Supreme Court to rule on software patents

SCOTUS steps in where the Federal circuit fears to tread and could make patent trolling a much less attractive action

In a week where the intellectual property stories have kept coming like winter storms, we heard today that the Supreme Court has agreed to hear the question referred to it from an en banc (all the judges together) hearing of the U.S. Court of Appeals for the Federal Circuit in Washington, D.C., which specializes in patent cases and is known to be biased in favor of patent holders.

The question that left the judges divided arose from the important dispute between Alice Corporation and CLS Bank that has formed a cornerstone of case law validating software patents. Software patents appear on the surface to be impossible under U.S. patent law, where laws of nature, natural phenomena, and abstract ideas are all explicitly excluded from patentability.

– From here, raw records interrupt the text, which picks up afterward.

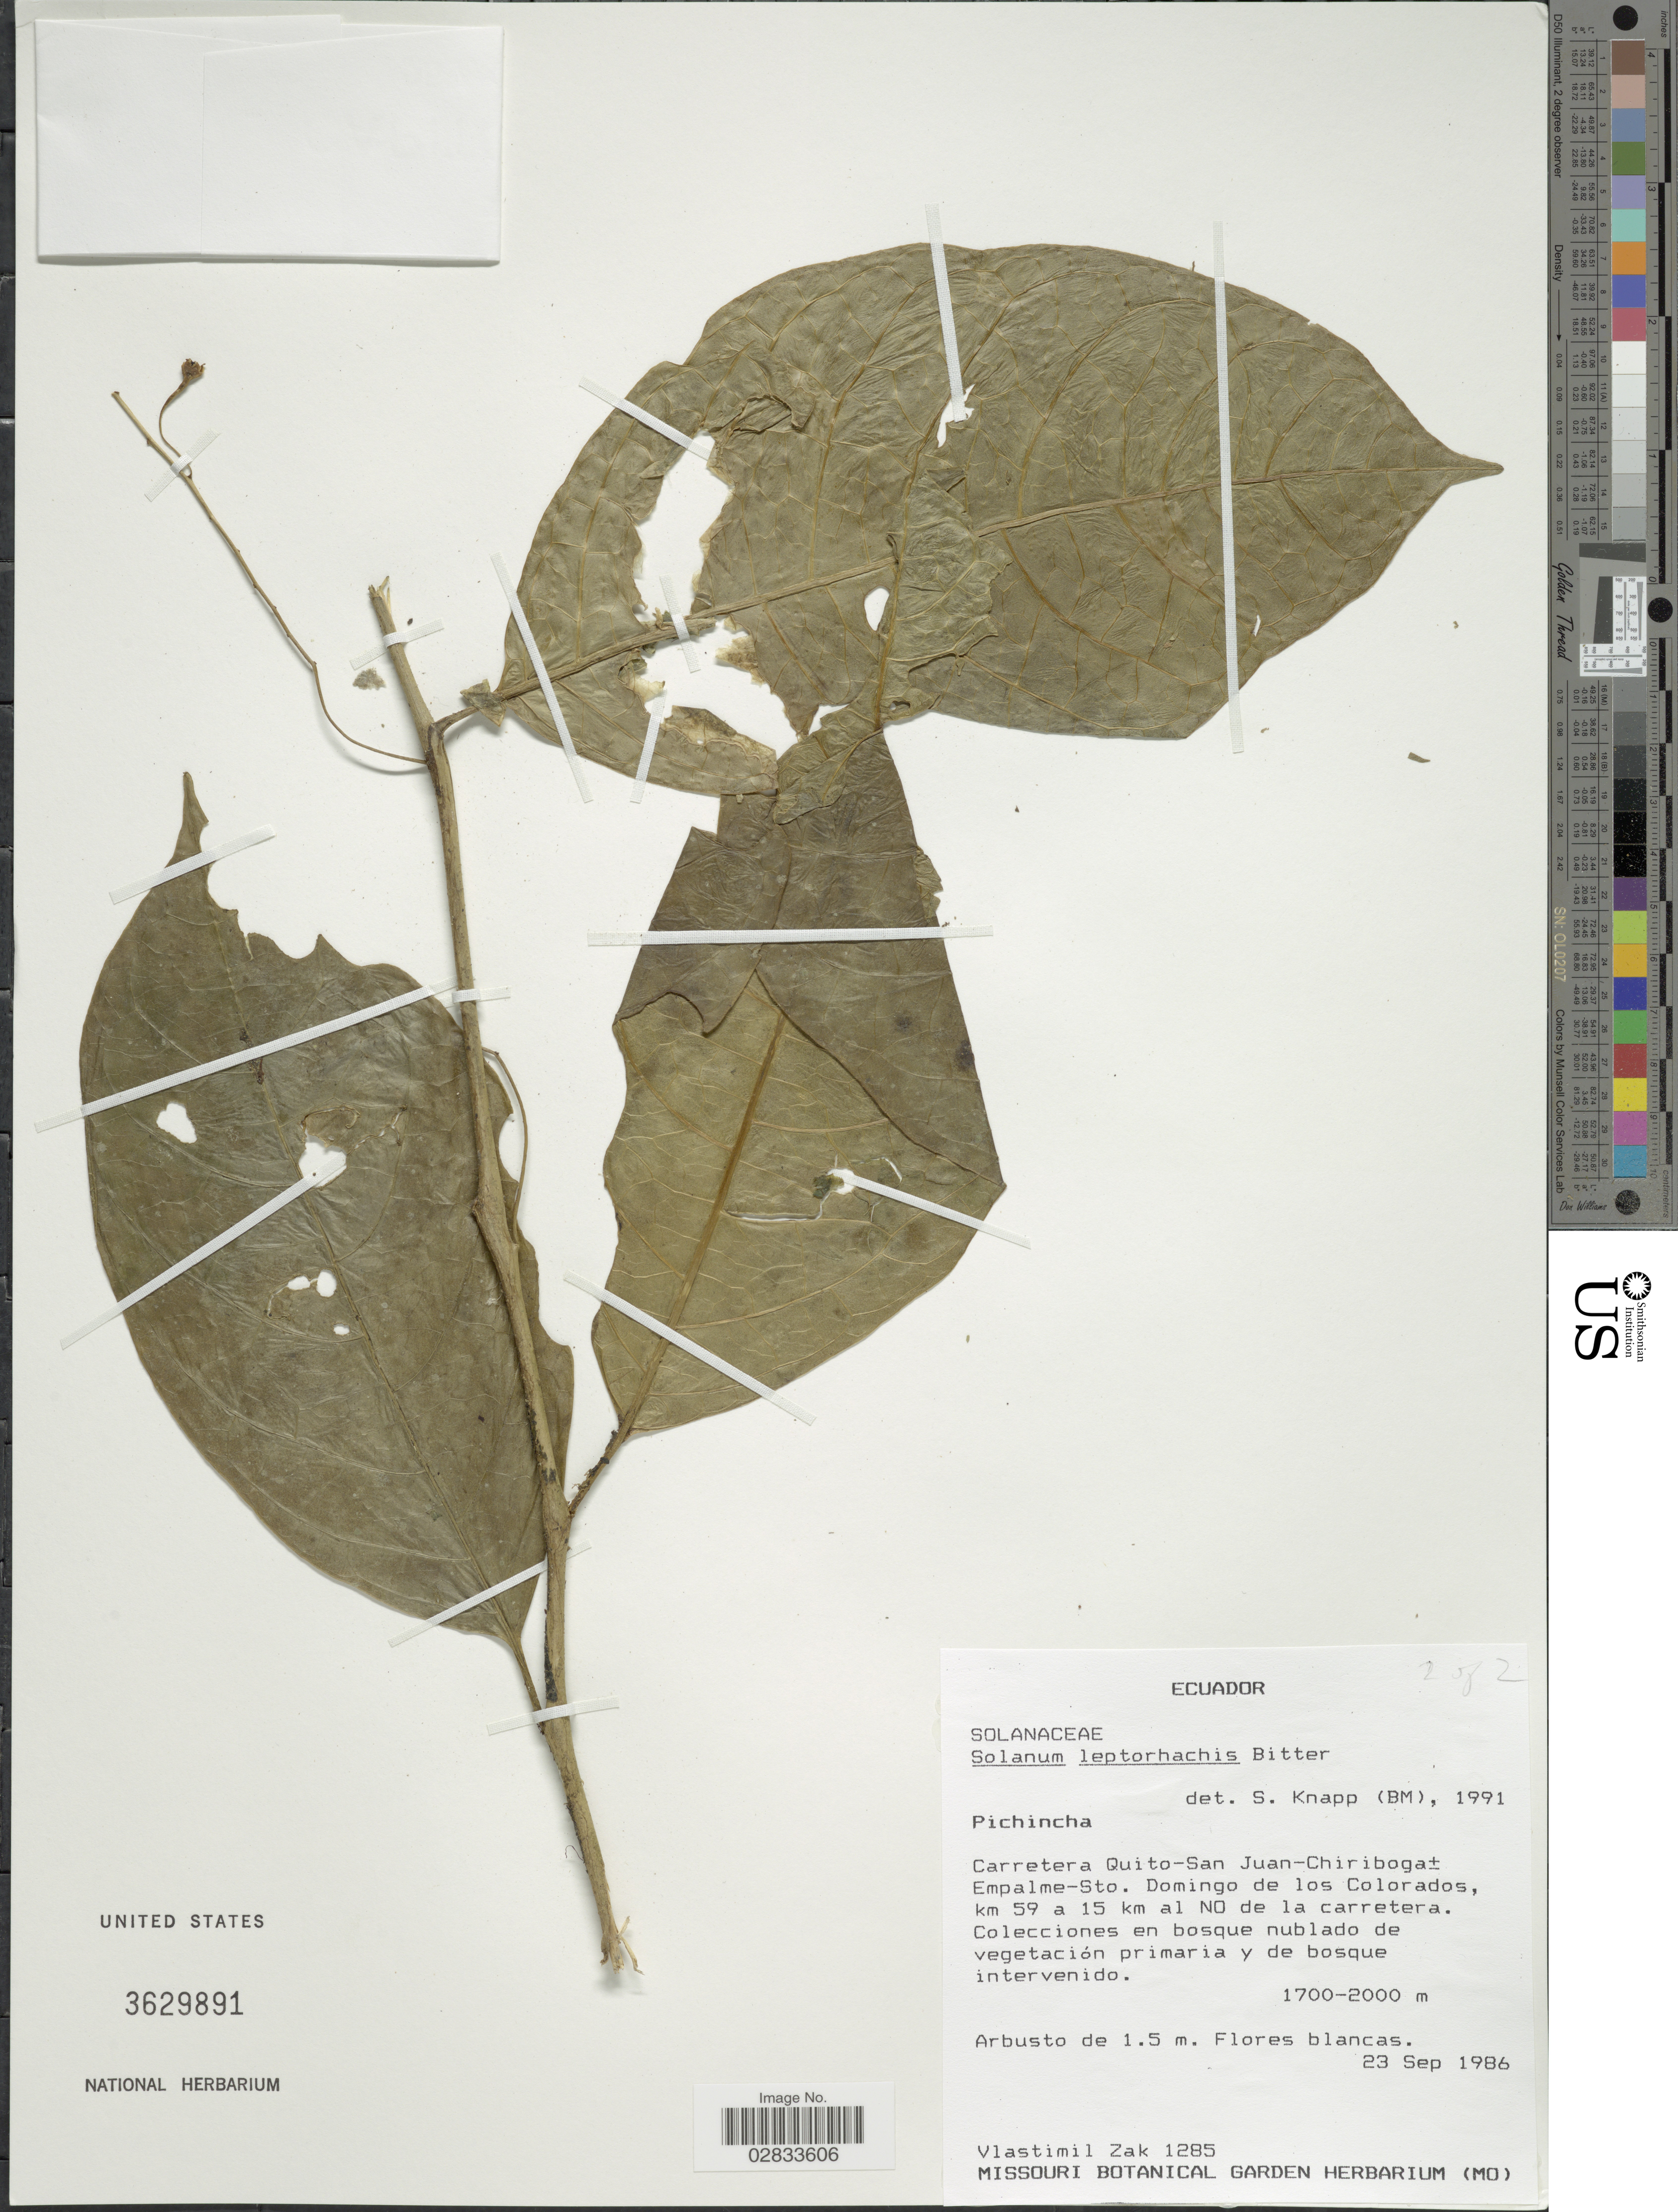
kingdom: Plantae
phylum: Tracheophyta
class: Magnoliopsida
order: Solanales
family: Solanaceae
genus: Solanum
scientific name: Solanum leptorhachis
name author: Bitter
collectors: V. Zak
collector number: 1285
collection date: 1986-09-23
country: Ecuador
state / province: Pichincha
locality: Carretera Quito-San Juan-Chiriboga± Empalme-Sto. Domingo de los Colorados, km 59 a 15 km al NO de la carretera.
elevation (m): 1700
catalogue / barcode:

By attaching an abstract idea to a physical device ("a computer that ...") Alice Corporation attempted to convert unpatentable abstract methods into a patentable modified device. As the EFF put it, "In a thoughtful opinion by Judge Lourie, five members of the federal circuit's appeals court held that merely 'appending generic computer functionality' to an otherwise abstract concept is not enough to make it non-abstract, or somehow patentable." But the court as a whole could not agree on a foolproof test for whether a patent ought to be valid if it combines a computer and a method like this. Thus, the Supreme Court is now on the case.

It's possible the Supreme Court could find an idea promoted by Professor Mark Lemley compelling. As I wrote last year, Lemley believes this dubious word game is another instance of the "functional claiming" loophole to patent law that was previously used to game the pharmaceutical industry. The whole problem could be solved, he asserts, by the Supreme Court finding that "a computer" is not a device per se and that such functional claims can only be patented in conjunction with a specific computer rather than with the general idea of the Turing Machine. That charge would also trigger special handling for software patents under existing patent law that would make them much less appealing as an instrument of mischief.

Given the predilection of the federal circuit's appeals court to protect patent holders over programmers, this is a problem that can only be solved by the Supreme Court or Congress. Congress is hopefully on the case; like the EFF, I'm delighted that SCOTUS is now, too. Let's hope they have the determination to make a broad ruling and don't fail us all with a narrow decision that leaves software patents possible.